(Collected data)
************

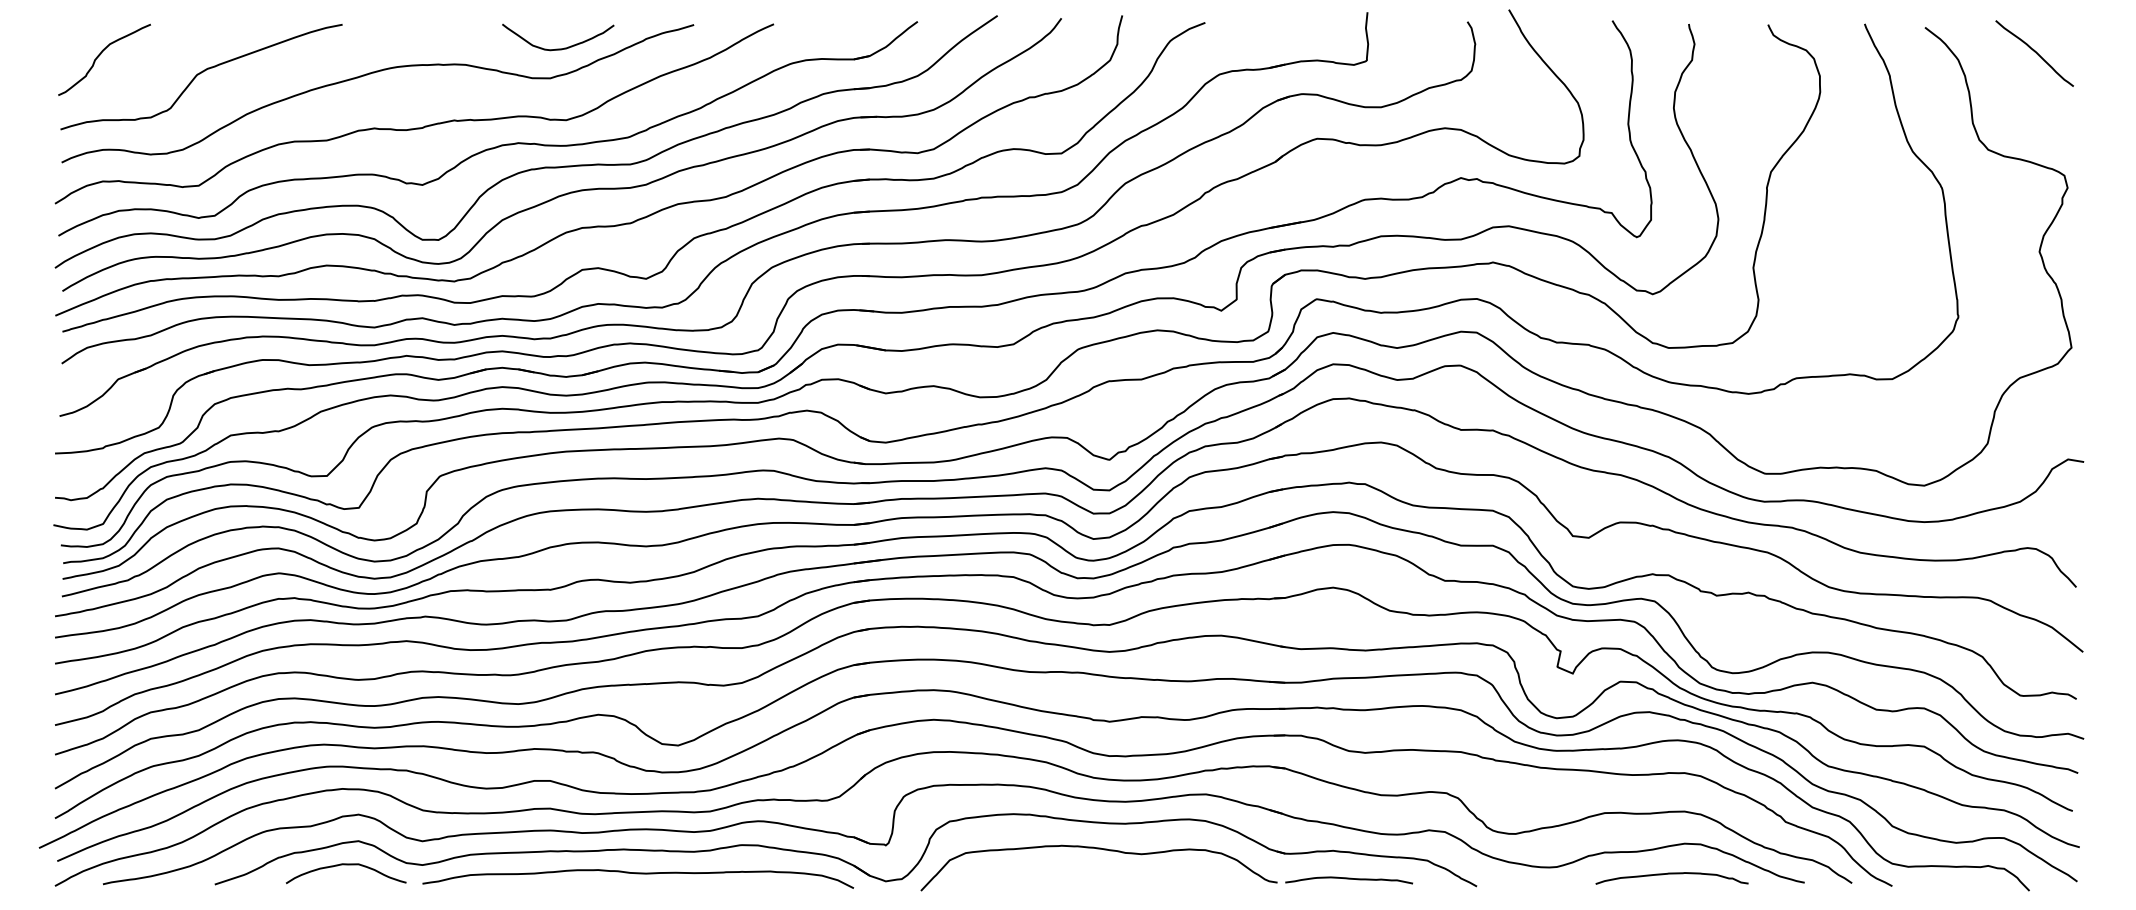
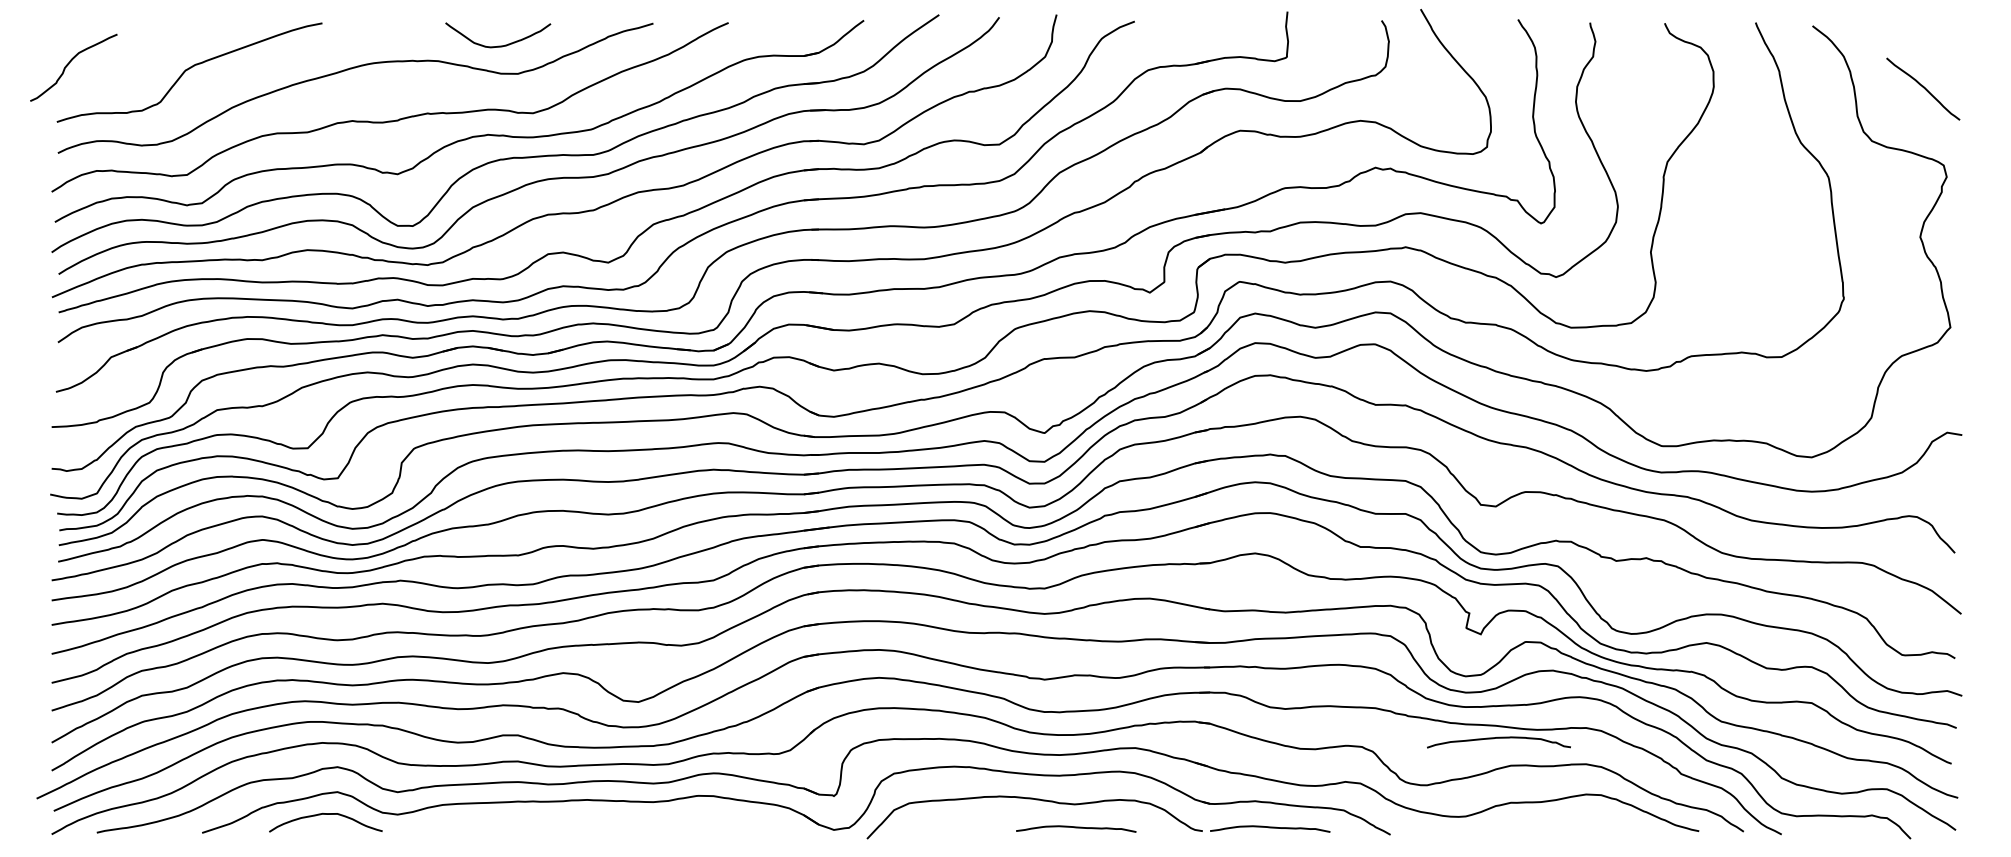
curve: (558, 48) -> (498, 45), moved
curve: (2034, 52) -> (1923, 88), moved
curve: (100, 55) -> (70, 63), moved
curve: (638, 874) -> (601, 823), removed
curve: (1671, 874) -> (1498, 738), moved
curve: (1142, 879) -> (1075, 828), added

************

■ Your goal
What are the lines from the one with "curve: (1671, 874) -> (1498, 738), moved" through the last line of the records above? Quote them exactly and add nothing.

■ Output for this exercise
curve: (1671, 874) -> (1498, 738), moved
curve: (1142, 879) -> (1075, 828), added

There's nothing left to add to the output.